• **Records provided**
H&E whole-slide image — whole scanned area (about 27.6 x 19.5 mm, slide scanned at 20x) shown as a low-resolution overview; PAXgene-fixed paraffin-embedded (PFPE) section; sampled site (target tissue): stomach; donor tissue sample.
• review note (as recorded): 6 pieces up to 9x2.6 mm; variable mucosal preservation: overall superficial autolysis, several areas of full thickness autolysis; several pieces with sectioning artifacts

==

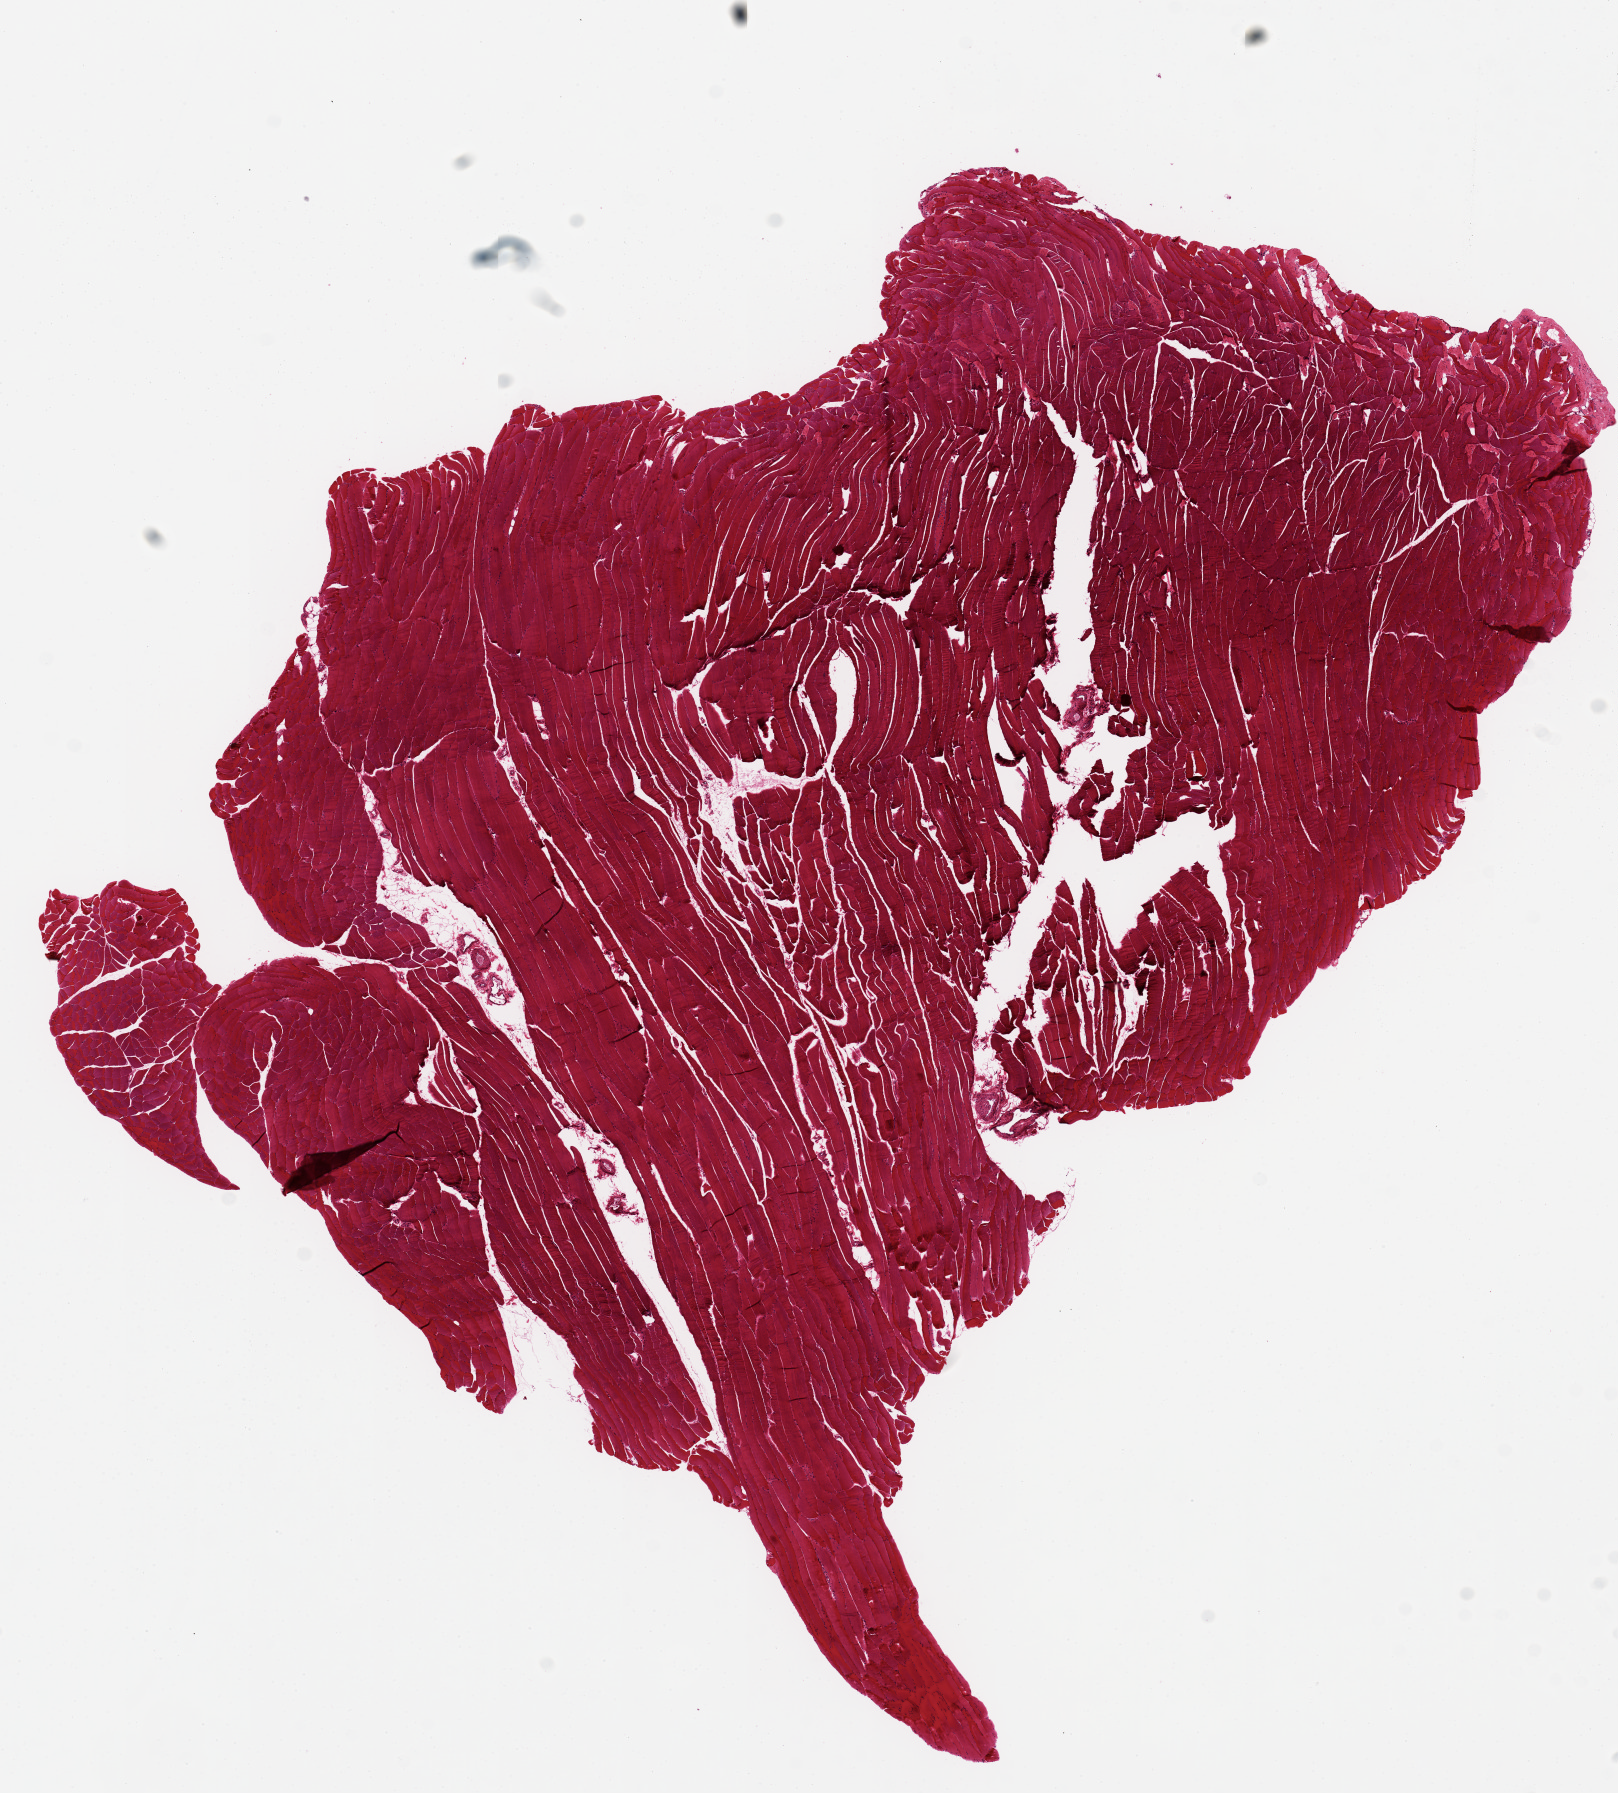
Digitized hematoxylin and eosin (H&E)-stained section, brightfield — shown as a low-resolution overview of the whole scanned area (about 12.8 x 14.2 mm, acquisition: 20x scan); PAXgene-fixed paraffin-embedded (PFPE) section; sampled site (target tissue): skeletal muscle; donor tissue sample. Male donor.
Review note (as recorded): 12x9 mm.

==

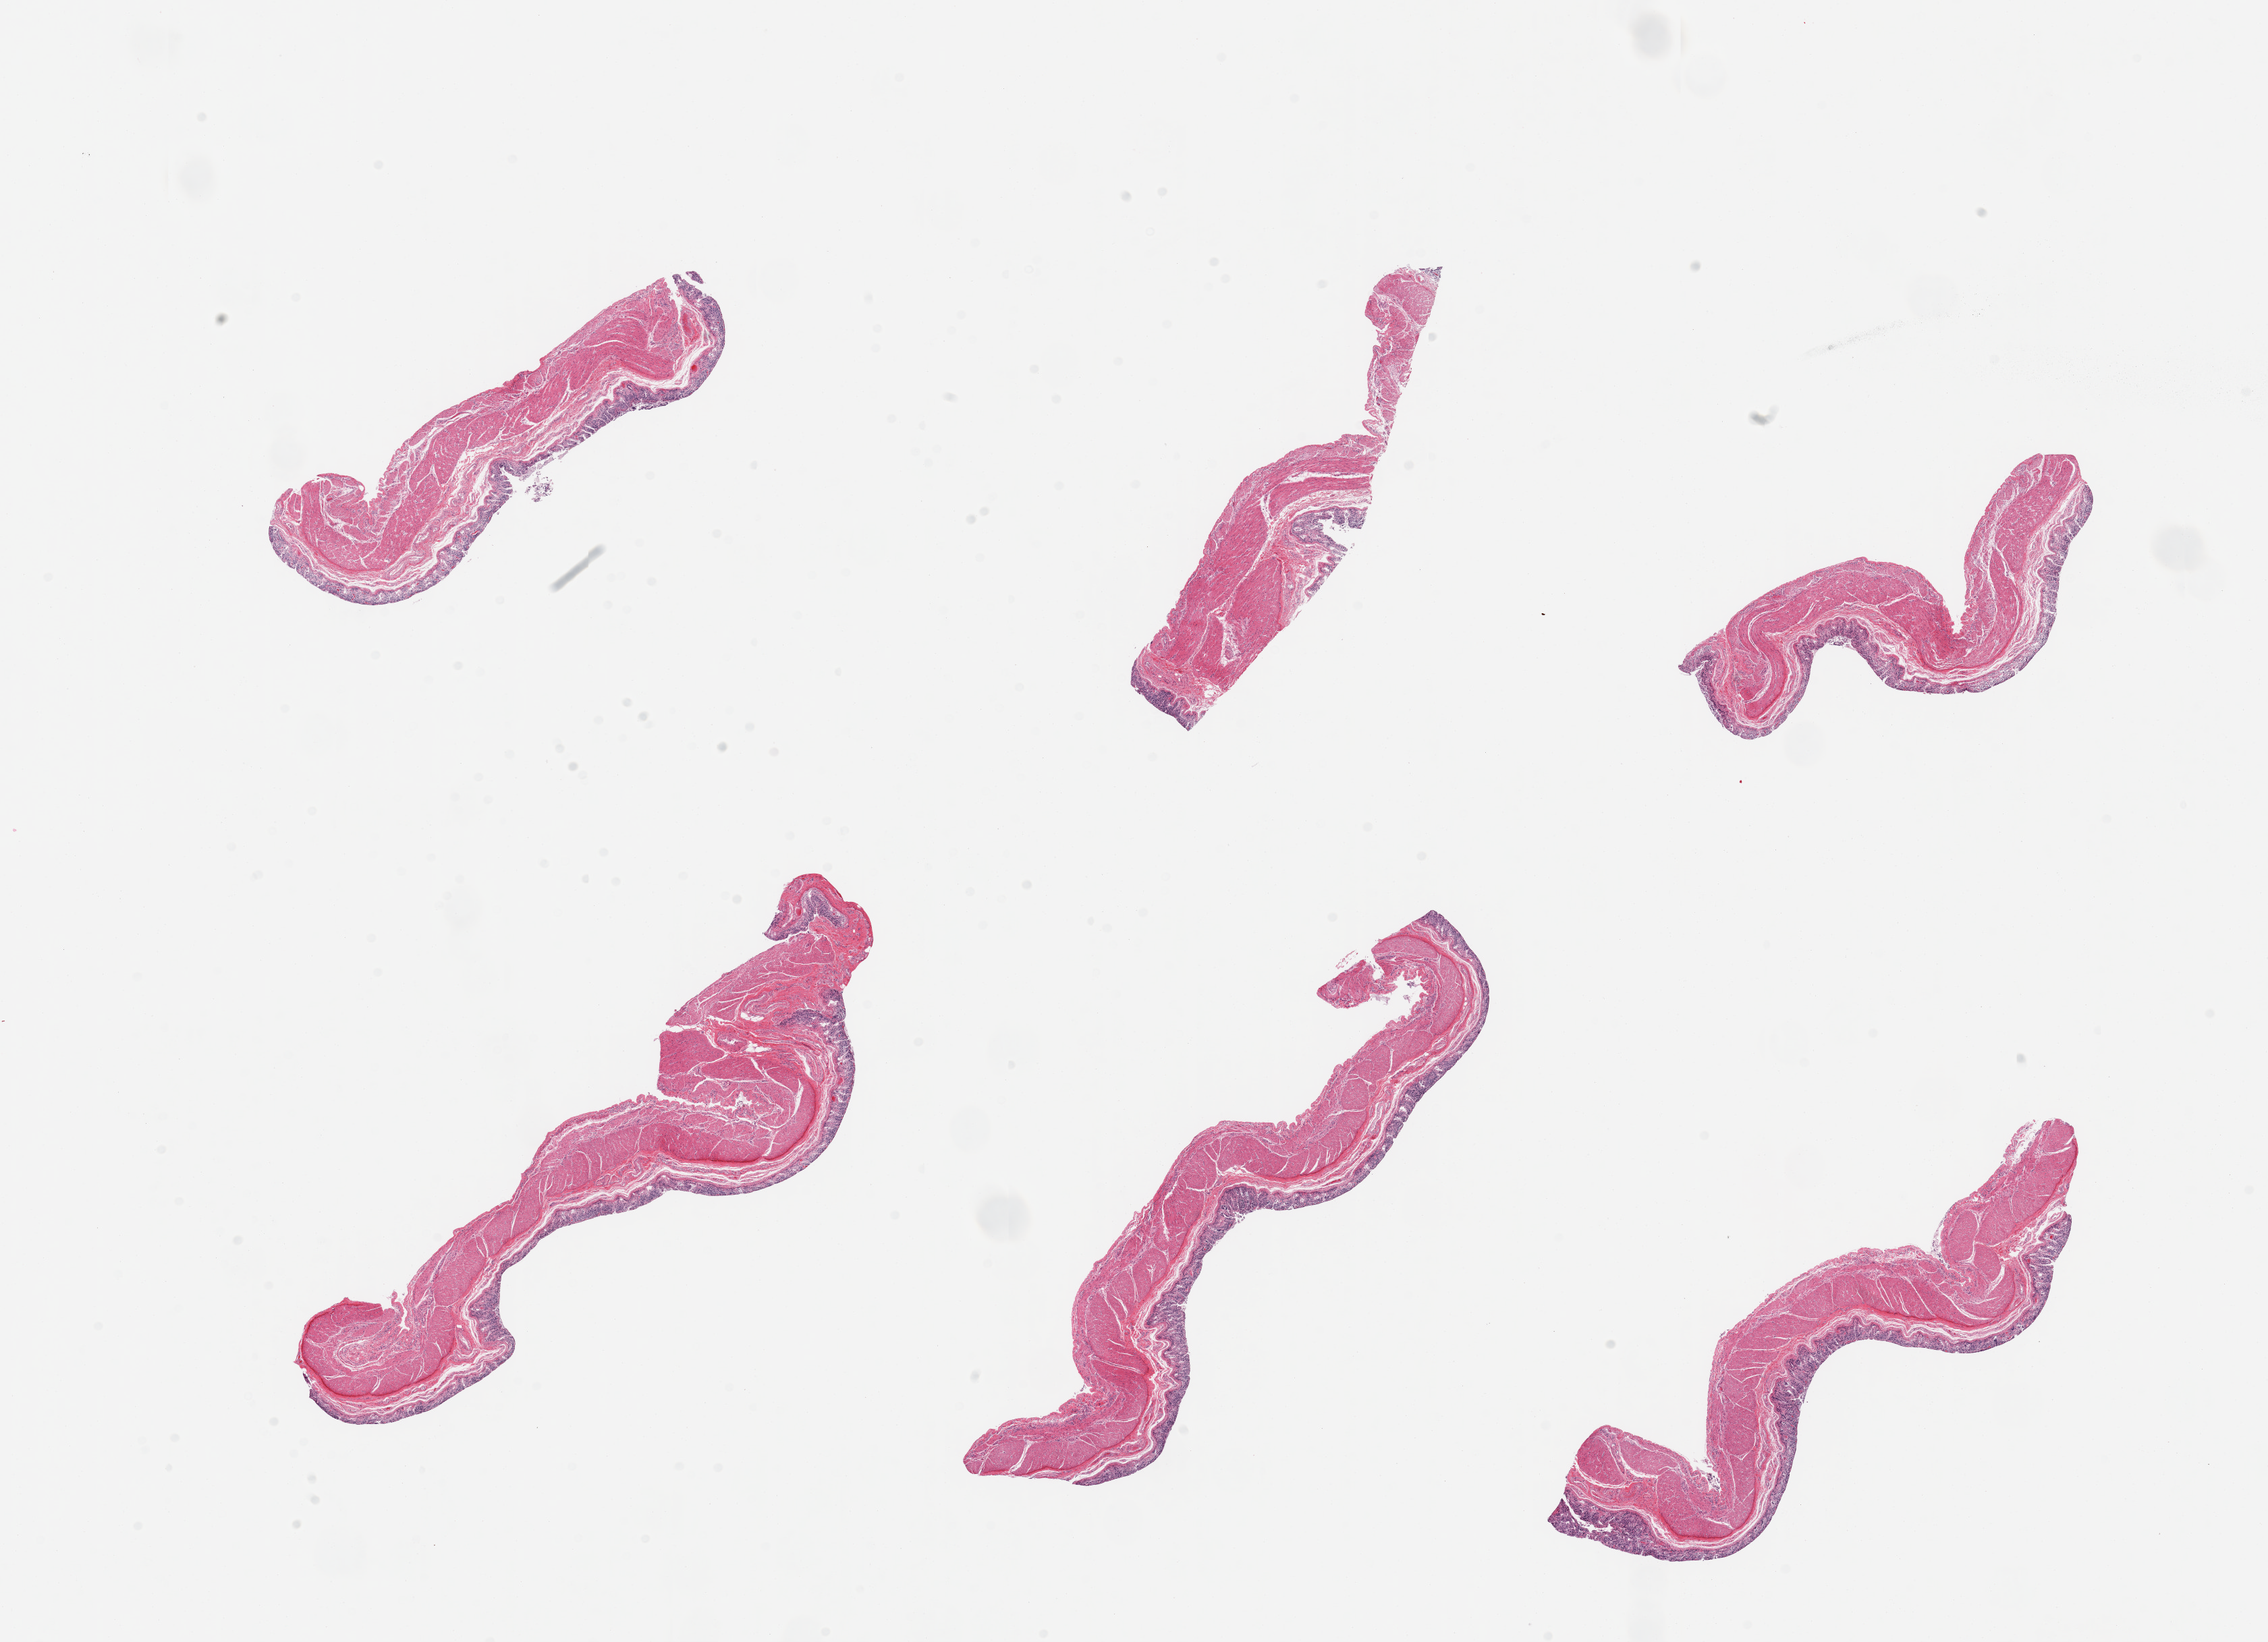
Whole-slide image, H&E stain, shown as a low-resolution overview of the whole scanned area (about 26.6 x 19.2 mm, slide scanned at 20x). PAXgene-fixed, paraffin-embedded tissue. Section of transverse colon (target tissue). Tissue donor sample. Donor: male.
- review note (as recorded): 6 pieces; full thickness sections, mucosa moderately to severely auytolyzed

• **Task details**
Please, from the entries above, set down exactly the lines from the one containing "Whole-slide image, H&E" through the one containing "- review note", and only those.

• **The answer**
Whole-slide image, H&E stain, shown as a low-resolution overview of the whole scanned area (about 26.6 x 19.2 mm, slide scanned at 20x). PAXgene-fixed, paraffin-embedded tissue. Section of transverse colon (target tissue). Tissue donor sample. Donor: male.
- review note (as recorded): 6 pieces; full thickness sections, mucosa moderately to severely auytolyzed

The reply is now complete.